My grade for Beasts of the Southern Wild: A-.
The setting is an island off the coast of Louisiana that the residents call The Bathtub, and although I've never been there, I've read enough about coastal Louisiana to know it is remote and has a distinct culture. As the film opens, it is presented as something of a fecund paradise, as described by our protagonist, a six-year-old girl named Hushpuppy. There is plenty to eat and drink and Hushpuppy tells us that they have more holidays than anyone else. She even has her own house, separate from her father's. Her mother, who was so beautiful that water would boil just be her presence, is dead.
This paradise starts to see wrinkles when her father goes missing. Hushpuppy tells us that if he doesn't turn up soon, she'll have to eat her pets. He does return, wearing a hospital gown. Another problem is a coming storm, which can't help but remind us of Hurricane Katrina. Everyone seems aware that The Bathtub may soon be under water, but a hard core knot of residents stay behind.
Beasts of the Southern Wild succeeds in presenting a view of a place none of us are likely to visit, with a rich authenticity (I had a craving for seafood after seeing so many crabs and crayfish).

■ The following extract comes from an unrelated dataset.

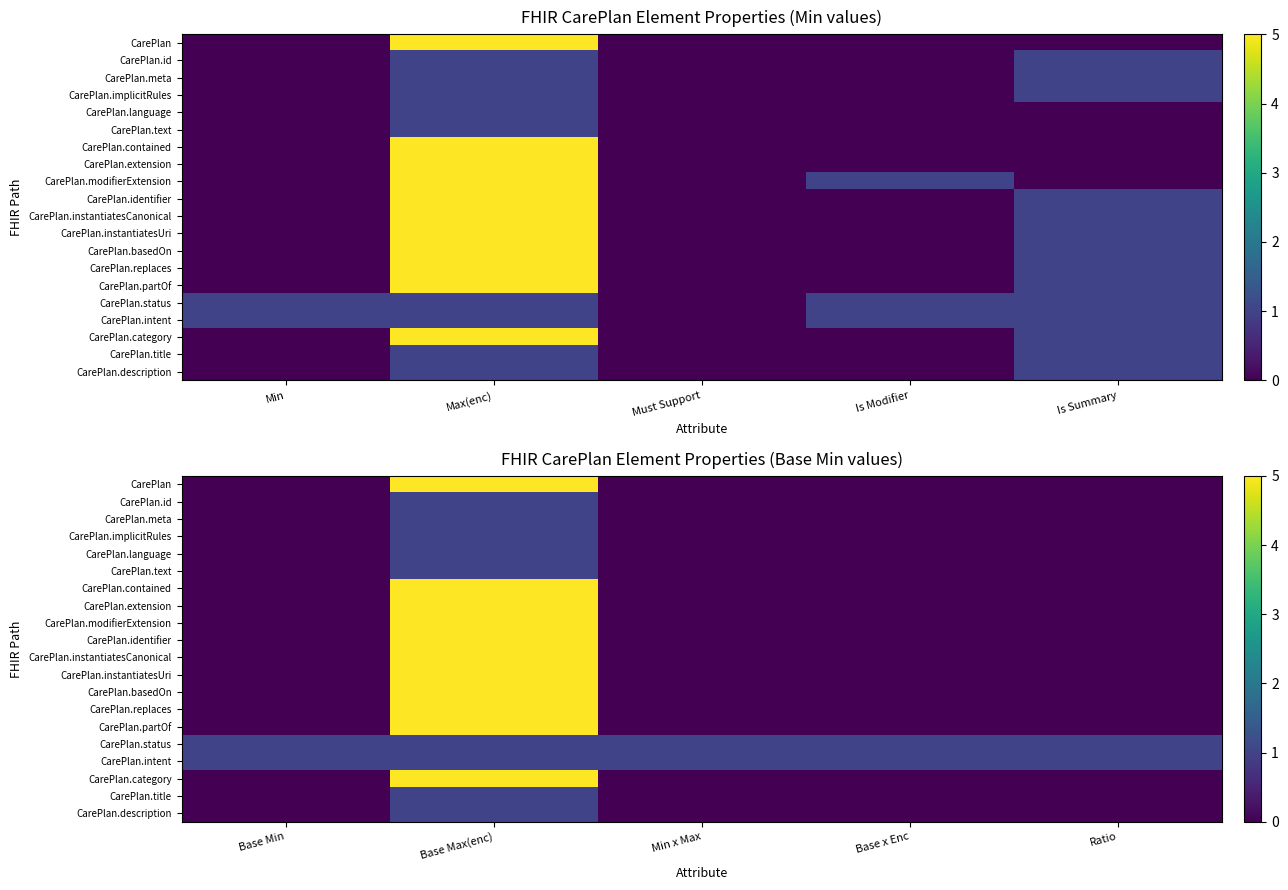

How many values in CarePlan.extension are above zero?

1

Secondly, it presents an unusual, but totally believable relationship between Hushpuppy and her father. He teaches her self-reliance, like handfishing for catfish, or breaking a crab open with her bare hands (after which she flexes her guns). Finally, the film is about a way of life that is disappearing, symbolized by the metaphor of ancient animals, called aurochs (giant boars) that come unfrozen from ice and rumble toward The Bathtub. Are they representative of the creep of modern life? I don't think so--they're more a representation of the buried past, which is just as threatening to this isolated community.
Perhaps this is why the residents, when they are finally evacuated from The Bathtub and sent to a shelter, want nothing more than to get back. In a sense, they are the beasts of the southern wild, not suited for the comforts of modernity. Hushpuppy thinks the shelter doesn't look like a prison, which she is led to believe, but instead a "fish tank without water." Ordinarily, when we hear about holdouts who won't leave their homes during natural disasters, we think they're nuts. This story is from their point of view, and we side with them.

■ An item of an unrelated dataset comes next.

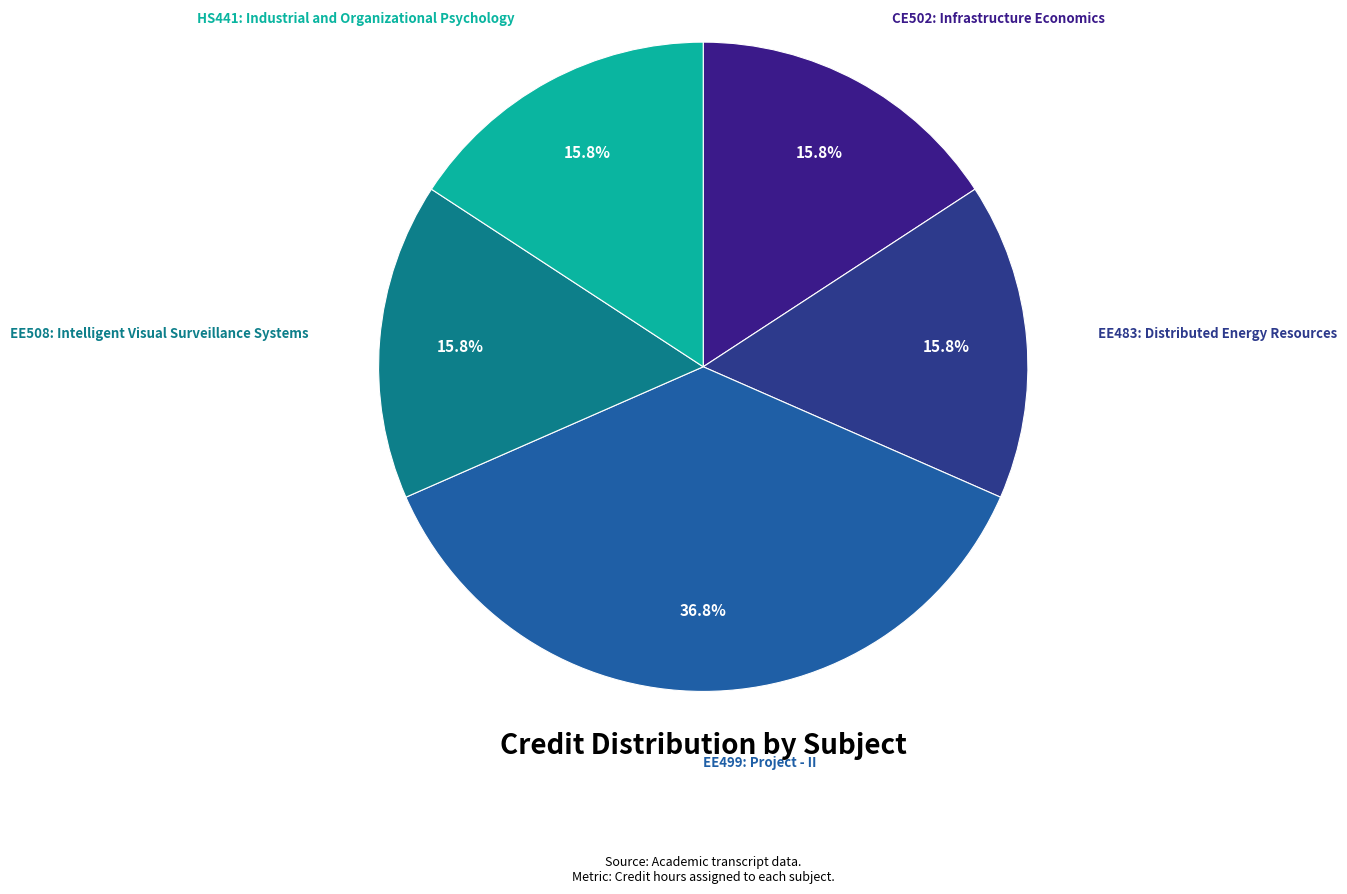

Count the number of slices in the pie.

5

The two leads are amateur actors. Dwight Henry is Wink, the father, who plays the father with a startling sense of reality. He knows he's dying, and wants to prepare Hushpuppy for the future, but is not a saintly figure as might be played by Will Smith. This guy can get mad, and sometimes unreasonably so. And Hushpuppy is played amazingly by Quvenzhané Wallis, a major find by Zeitlin. She occupies the center of this film like the eye of a hurricane, wandering around in her white Wellington boots, an explosion of hair on her head. Her handling of the voiceover narration is terrific, such as when she says that the universe relies on everything being properly connected, and when her Daddy told her that when he got tired of drinking beer and catching catfish, she should put him in the boat, push it adrift, and set it on fire.
That boat is the bed of an old pickup truck, and I won't soon forget the image of the two of them, out on the water. Though the film is a bit thin, plot-wise (even at only 93 minutes, it feels stretched) but the imagery and performances by Wallis and Henry resonate long after the closing credits.
My grade for Beasts of the Southern Wild: A-.